**EXERCISE OBJECTIVE:** Because the entries hold pictures, reproduce only their words, exactly as written.

**MATERIAL FOR THIS TASK:**
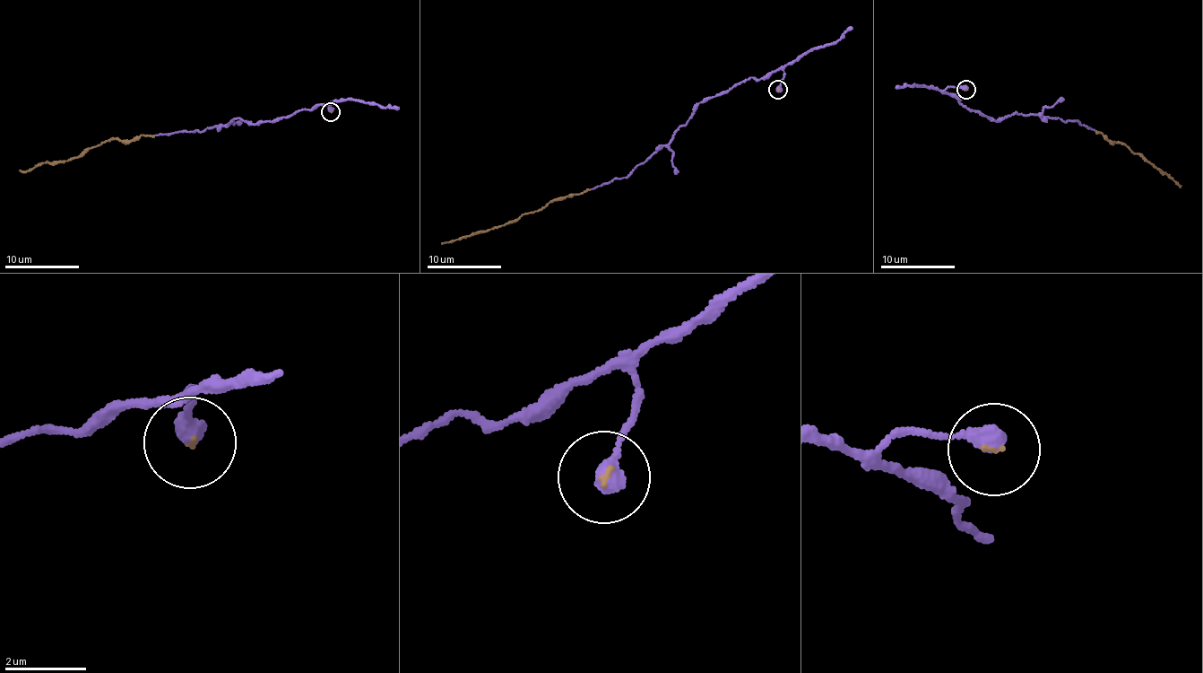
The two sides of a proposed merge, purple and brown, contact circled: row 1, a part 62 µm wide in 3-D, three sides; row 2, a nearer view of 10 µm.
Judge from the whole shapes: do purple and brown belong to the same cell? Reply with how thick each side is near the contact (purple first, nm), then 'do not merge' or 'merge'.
460/60 nm | merge

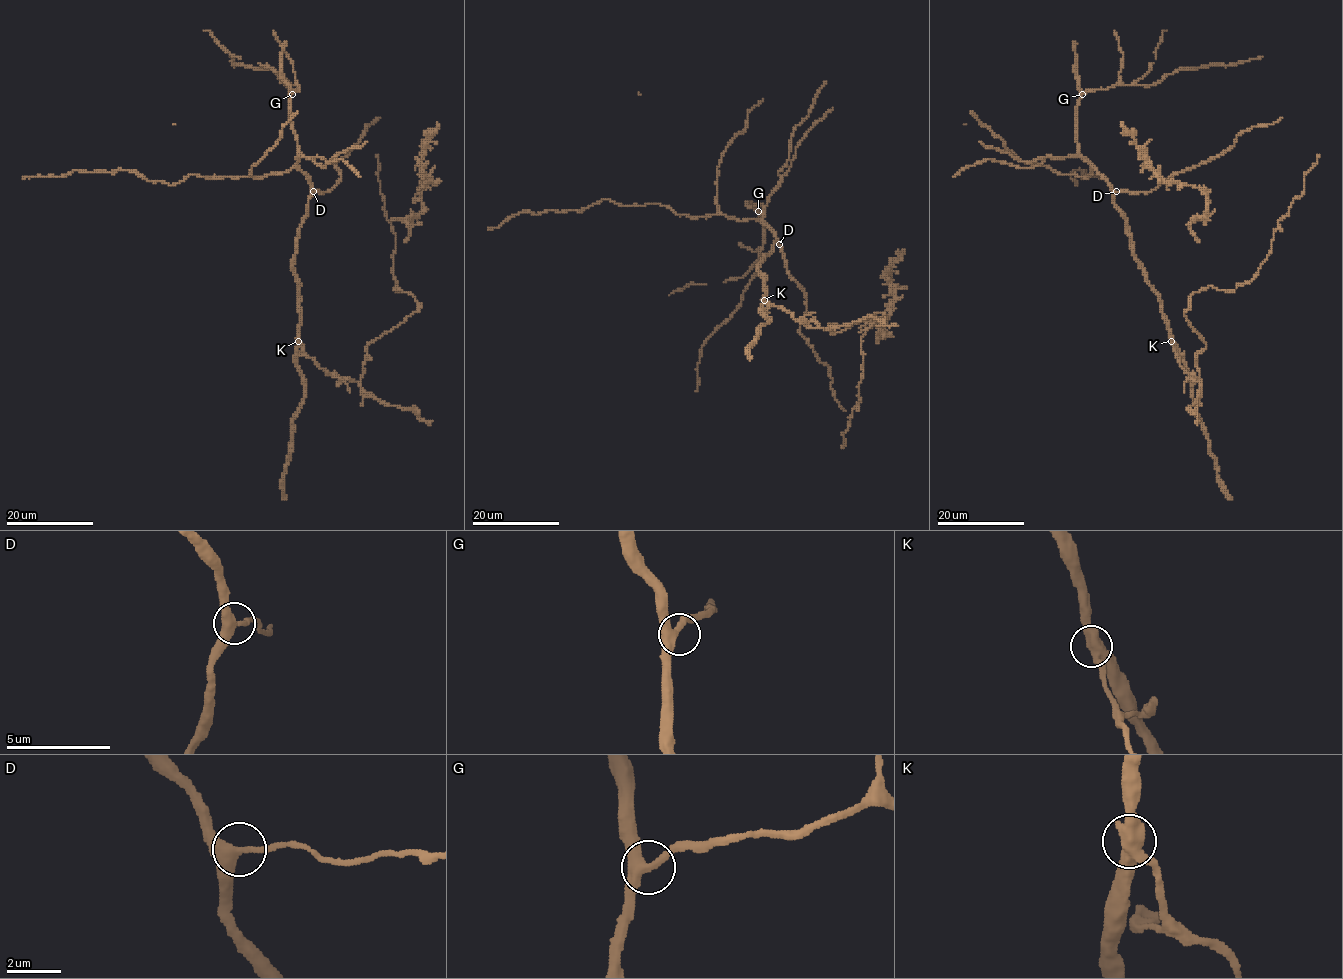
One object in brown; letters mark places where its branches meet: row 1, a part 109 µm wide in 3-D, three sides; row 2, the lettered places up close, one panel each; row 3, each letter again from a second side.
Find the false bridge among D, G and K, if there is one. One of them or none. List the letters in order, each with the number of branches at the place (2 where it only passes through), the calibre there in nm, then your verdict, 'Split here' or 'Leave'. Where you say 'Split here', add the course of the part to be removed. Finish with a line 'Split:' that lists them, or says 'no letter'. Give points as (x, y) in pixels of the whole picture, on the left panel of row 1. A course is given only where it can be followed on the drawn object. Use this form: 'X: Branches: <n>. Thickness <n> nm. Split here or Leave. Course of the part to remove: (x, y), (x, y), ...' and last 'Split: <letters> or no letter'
D: Branches: 3. Thickness 360 nm. Leave
G: Branches: 3. Thickness 360 nm. Leave
K: Branches: 3. Thickness 480 nm. Split here. Course of the part to remove: (298, 341), (328, 374), (359, 383), (366, 346), (419, 310), (396, 286), (398, 291), (395, 233), (376, 155)
Split: K

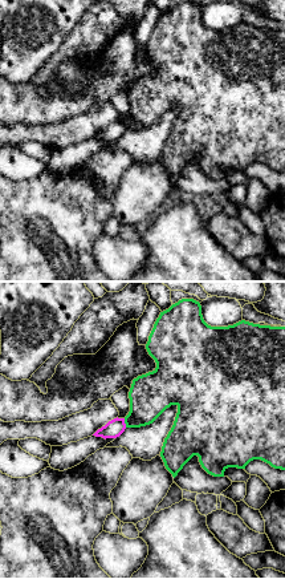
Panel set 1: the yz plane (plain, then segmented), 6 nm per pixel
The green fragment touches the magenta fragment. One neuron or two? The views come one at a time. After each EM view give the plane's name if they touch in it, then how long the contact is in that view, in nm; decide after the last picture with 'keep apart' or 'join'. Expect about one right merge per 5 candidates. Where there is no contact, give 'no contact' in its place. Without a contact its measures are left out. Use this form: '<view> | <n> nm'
yz | 60 nm

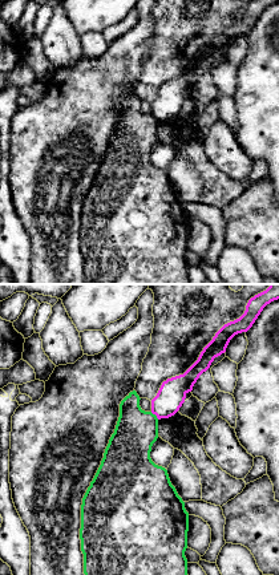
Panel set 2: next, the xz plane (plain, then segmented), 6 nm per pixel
xz | 70 nm

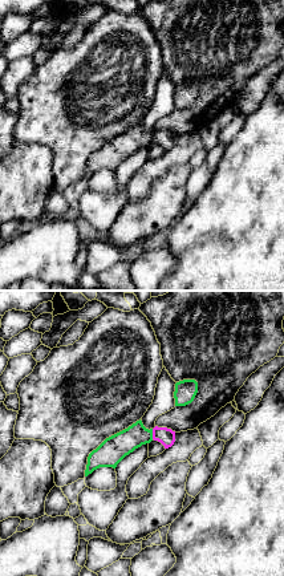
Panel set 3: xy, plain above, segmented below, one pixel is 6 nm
xy | 60 nm

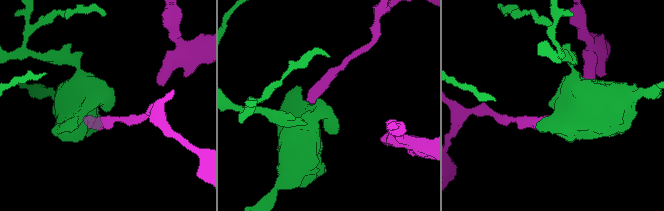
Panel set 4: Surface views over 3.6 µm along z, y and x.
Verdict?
keep apart

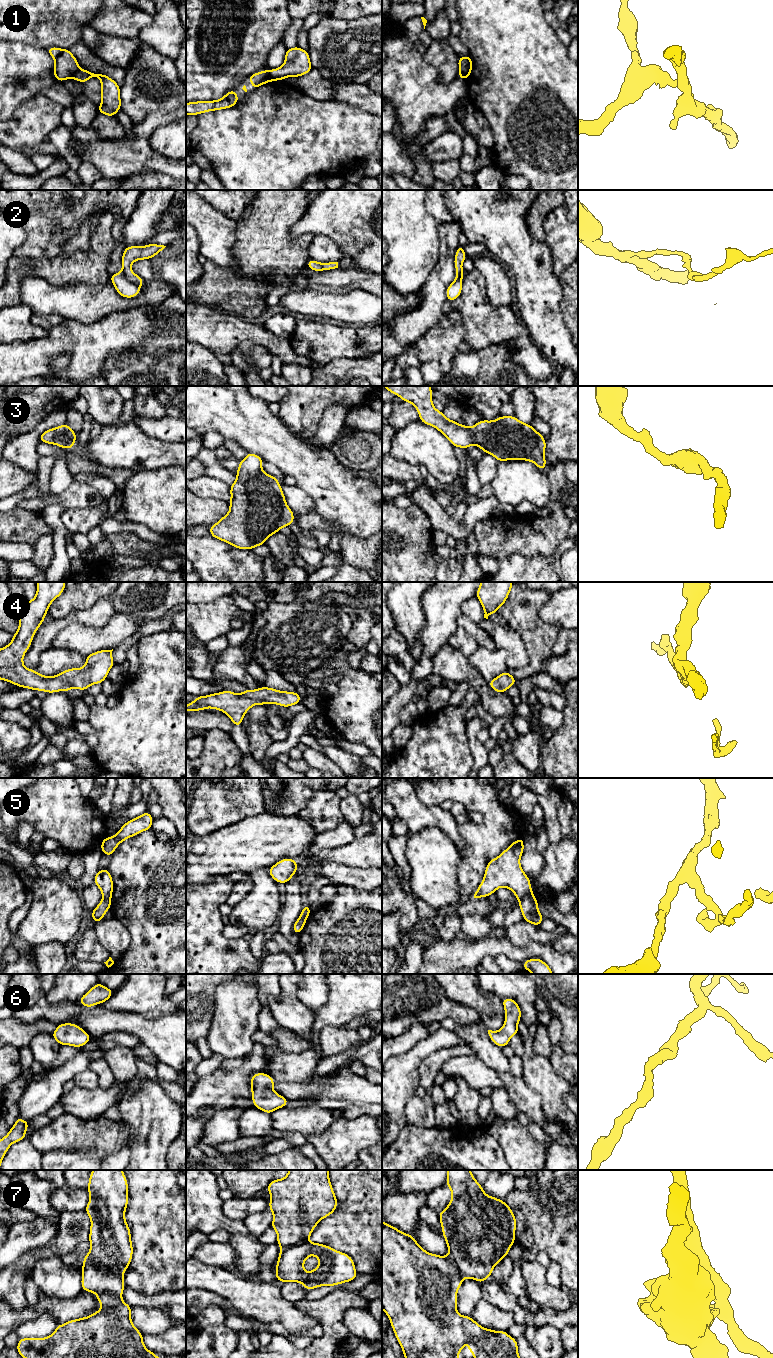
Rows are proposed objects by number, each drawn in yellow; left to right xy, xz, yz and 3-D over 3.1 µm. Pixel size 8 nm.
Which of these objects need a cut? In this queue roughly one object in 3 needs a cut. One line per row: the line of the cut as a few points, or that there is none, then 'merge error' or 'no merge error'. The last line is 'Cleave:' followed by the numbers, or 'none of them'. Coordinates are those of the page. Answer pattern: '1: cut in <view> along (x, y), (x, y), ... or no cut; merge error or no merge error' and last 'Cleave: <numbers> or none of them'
1: cut in xz along (268, 70), (272, 80); merge error
2: cut in xy along (122, 270), (124, 275), (138, 286); merge error
3: no cut; no merge error
4: no cut; no merge error
5: cut in yz along (531, 891), (519, 902); merge error
6: no cut; no merge error
7: cut in xy along (85, 1256), (122, 1278); merge error
Cleave: 1, 2, 5, 7

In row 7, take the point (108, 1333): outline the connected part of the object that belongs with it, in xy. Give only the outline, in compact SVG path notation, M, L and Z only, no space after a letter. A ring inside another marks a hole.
M83 1257L81 1291L95 1293L102 1308L88 1317L69 1320L63 1325L58 1324L54 1333L45 1338L20 1338L16 1347L22 1358L158 1358L154 1352L149 1351L143 1343L143 1334L132 1324L131 1310L122 1300L125 1288L123 1278L110 1270L98 1266L94 1261Z

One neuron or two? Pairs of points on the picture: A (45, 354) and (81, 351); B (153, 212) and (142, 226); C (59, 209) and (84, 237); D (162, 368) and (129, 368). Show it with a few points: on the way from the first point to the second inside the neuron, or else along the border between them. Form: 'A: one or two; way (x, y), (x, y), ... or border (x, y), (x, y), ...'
A: one; way (54, 345), (72, 345)
B: one; way (150, 215), (142, 223)
C: two; border (89, 214), (81, 223), (79, 230), (62, 248)
D: one; way (154, 368), (137, 368)

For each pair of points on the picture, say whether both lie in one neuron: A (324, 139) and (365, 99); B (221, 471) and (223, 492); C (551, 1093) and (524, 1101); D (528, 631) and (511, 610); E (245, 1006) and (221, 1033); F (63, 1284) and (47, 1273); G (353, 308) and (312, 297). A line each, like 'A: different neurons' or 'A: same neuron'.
A: different neurons
B: different neurons
C: different neurons
D: same neuron
E: same neuron
F: same neuron
G: same neuron

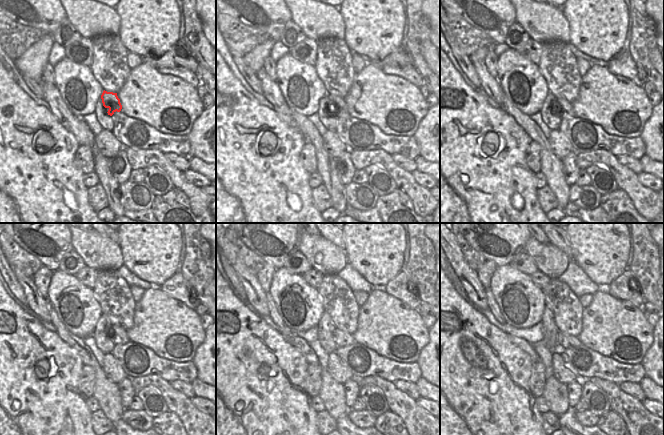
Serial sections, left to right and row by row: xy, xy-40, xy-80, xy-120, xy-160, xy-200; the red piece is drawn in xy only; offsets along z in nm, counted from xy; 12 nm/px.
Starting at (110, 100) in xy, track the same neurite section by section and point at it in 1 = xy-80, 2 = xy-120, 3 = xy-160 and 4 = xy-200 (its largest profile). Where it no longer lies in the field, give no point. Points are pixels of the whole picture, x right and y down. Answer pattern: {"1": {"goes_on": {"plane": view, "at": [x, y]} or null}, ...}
{"1": {"goes_on": {"plane": "xy-80", "at": [564, 109]}}, "2": {"goes_on": {"plane": "xy-120", "at": [117, 334]}}, "3": {"goes_on": {"plane": "xy-160", "at": [341, 338]}}, "4": {"goes_on": {"plane": "xy-200", "at": [565, 341]}}}

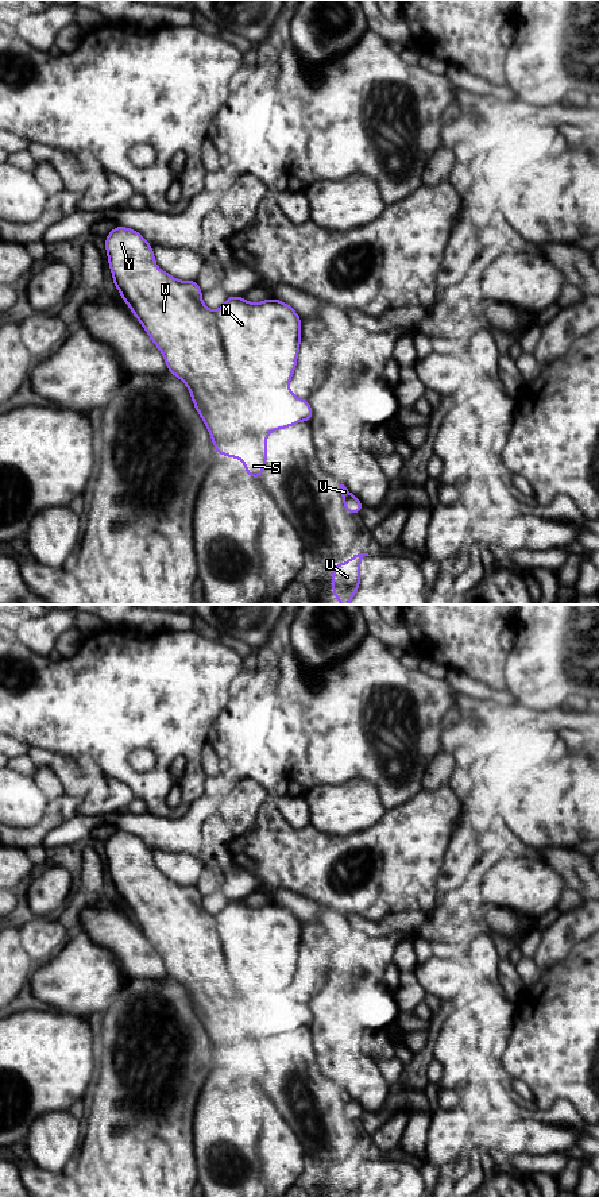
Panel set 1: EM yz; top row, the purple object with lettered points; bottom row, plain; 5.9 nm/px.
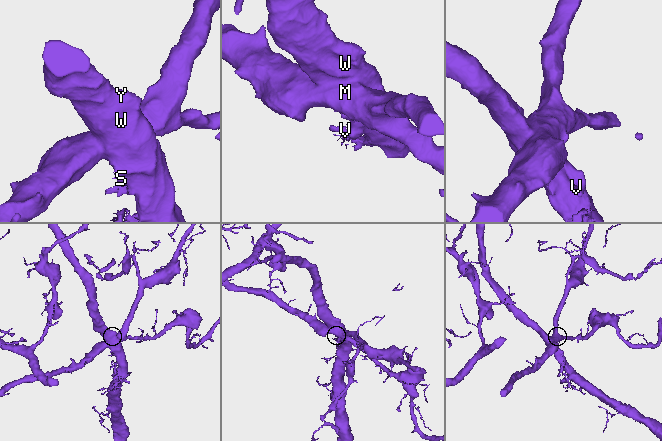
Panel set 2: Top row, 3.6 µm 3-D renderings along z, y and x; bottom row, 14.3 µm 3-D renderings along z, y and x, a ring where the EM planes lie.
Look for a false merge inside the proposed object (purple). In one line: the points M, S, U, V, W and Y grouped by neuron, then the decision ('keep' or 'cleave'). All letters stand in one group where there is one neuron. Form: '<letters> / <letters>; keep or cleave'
M / S U V W Y; cleave

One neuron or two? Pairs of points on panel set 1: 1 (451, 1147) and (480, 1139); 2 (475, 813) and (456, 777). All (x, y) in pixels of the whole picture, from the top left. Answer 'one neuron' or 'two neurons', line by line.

**OUTPUT BELOW:**
The two sides of a proposed merge, purple and brown, contact circled: row 1, a part 62 µm wide in 3-D, three sides; row 2, a nearer view of 10 µm.
Judge from the whole shapes: do purple and brown belong to the same cell? Reply with how thick each side is near the contact (purple first, nm), then 'do not merge' or 'merge'.
460/60 nm | merge

One object in brown; letters mark places where its branches meet: row 1, a part 109 µm wide in 3-D, three sides; row 2, the lettered places up close, one panel each; row 3, each letter again from a second side.
Find the false bridge among D, G and K, if there is one. One of them or none. List the letters in order, each with the number of branches at the place (2 where it only passes through), the calibre there in nm, then your verdict, 'Split here' or 'Leave'. Where you say 'Split here', add the course of the part to be removed. Finish with a line 'Split:' that lists them, or says 'no letter'. Give points as (x, y) in pixels of the whole picture, on the left panel of row 1. A course is given only where it can be followed on the drawn object. Use this form: 'X: Branches: <n>. Thickness <n> nm. Split here or Leave. Course of the part to remove: (x, y), (x, y), ...' and last 'Split: <letters> or no letter'
D: Branches: 3. Thickness 360 nm. Leave
G: Branches: 3. Thickness 360 nm. Leave
K: Branches: 3. Thickness 480 nm. Split here. Course of the part to remove: (298, 341), (328, 374), (359, 383), (366, 346), (419, 310), (396, 286), (398, 291), (395, 233), (376, 155)
Split: K

Panel set 1: the yz plane (plain, then segmented), 6 nm per pixel
The green fragment touches the magenta fragment. One neuron or two? The views come one at a time. After each EM view give the plane's name if they touch in it, then how long the contact is in that view, in nm; decide after the last picture with 'keep apart' or 'join'. Expect about one right merge per 5 candidates. Where there is no contact, give 'no contact' in its place. Without a contact its measures are left out. Use this form: '<view> | <n> nm'
yz | 60 nm

Panel set 2: next, the xz plane (plain, then segmented), 6 nm per pixel
xz | 70 nm

Panel set 3: xy, plain above, segmented below, one pixel is 6 nm
xy | 60 nm

Panel set 4: Surface views over 3.6 µm along z, y and x.
Verdict?
keep apart

Rows are proposed objects by number, each drawn in yellow; left to right xy, xz, yz and 3-D over 3.1 µm. Pixel size 8 nm.
Which of these objects need a cut? In this queue roughly one object in 3 needs a cut. One line per row: the line of the cut as a few points, or that there is none, then 'merge error' or 'no merge error'. The last line is 'Cleave:' followed by the numbers, or 'none of them'. Coordinates are those of the page. Answer pattern: '1: cut in <view> along (x, y), (x, y), ... or no cut; merge error or no merge error' and last 'Cleave: <numbers> or none of them'
1: cut in xz along (268, 70), (272, 80); merge error
2: cut in xy along (122, 270), (124, 275), (138, 286); merge error
3: no cut; no merge error
4: no cut; no merge error
5: cut in yz along (531, 891), (519, 902); merge error
6: no cut; no merge error
7: cut in xy along (85, 1256), (122, 1278); merge error
Cleave: 1, 2, 5, 7

In row 7, take the point (108, 1333): outline the connected part of the object that belongs with it, in xy. Give only the outline, in compact SVG path notation, M, L and Z only, no space after a letter. A ring inside another marks a hole.
M83 1257L81 1291L95 1293L102 1308L88 1317L69 1320L63 1325L58 1324L54 1333L45 1338L20 1338L16 1347L22 1358L158 1358L154 1352L149 1351L143 1343L143 1334L132 1324L131 1310L122 1300L125 1288L123 1278L110 1270L98 1266L94 1261Z

One neuron or two? Pairs of points on the picture: A (45, 354) and (81, 351); B (153, 212) and (142, 226); C (59, 209) and (84, 237); D (162, 368) and (129, 368). Show it with a few points: on the way from the first point to the second inside the neuron, or else along the border between them. Form: 'A: one or two; way (x, y), (x, y), ... or border (x, y), (x, y), ...'
A: one; way (54, 345), (72, 345)
B: one; way (150, 215), (142, 223)
C: two; border (89, 214), (81, 223), (79, 230), (62, 248)
D: one; way (154, 368), (137, 368)

For each pair of points on the picture, say whether both lie in one neuron: A (324, 139) and (365, 99); B (221, 471) and (223, 492); C (551, 1093) and (524, 1101); D (528, 631) and (511, 610); E (245, 1006) and (221, 1033); F (63, 1284) and (47, 1273); G (353, 308) and (312, 297). A line each, like 'A: different neurons' or 'A: same neuron'.
A: different neurons
B: different neurons
C: different neurons
D: same neuron
E: same neuron
F: same neuron
G: same neuron

Serial sections, left to right and row by row: xy, xy-40, xy-80, xy-120, xy-160, xy-200; the red piece is drawn in xy only; offsets along z in nm, counted from xy; 12 nm/px.
Starting at (110, 100) in xy, track the same neurite section by section and point at it in 1 = xy-80, 2 = xy-120, 3 = xy-160 and 4 = xy-200 (its largest profile). Where it no longer lies in the field, give no point. Points are pixels of the whole picture, x right and y down. Answer pattern: {"1": {"goes_on": {"plane": view, "at": [x, y]} or null}, ...}
{"1": {"goes_on": {"plane": "xy-80", "at": [564, 109]}}, "2": {"goes_on": {"plane": "xy-120", "at": [117, 334]}}, "3": {"goes_on": {"plane": "xy-160", "at": [341, 338]}}, "4": {"goes_on": {"plane": "xy-200", "at": [565, 341]}}}

Panel set 1: EM yz; top row, the purple object with lettered points; bottom row, plain; 5.9 nm/px.
Panel set 2: Top row, 3.6 µm 3-D renderings along z, y and x; bottom row, 14.3 µm 3-D renderings along z, y and x, a ring where the EM planes lie.
Look for a false merge inside the proposed object (purple). In one line: the points M, S, U, V, W and Y grouped by neuron, then the decision ('keep' or 'cleave'). All letters stand in one group where there is one neuron. Form: '<letters> / <letters>; keep or cleave'
M / S U V W Y; cleave

One neuron or two? Pairs of points on panel set 1: 1 (451, 1147) and (480, 1139); 2 (475, 813) and (456, 777). All (x, y) in pixels of the whole picture, from the top left. Answer 'one neuron' or 'two neurons', line by line.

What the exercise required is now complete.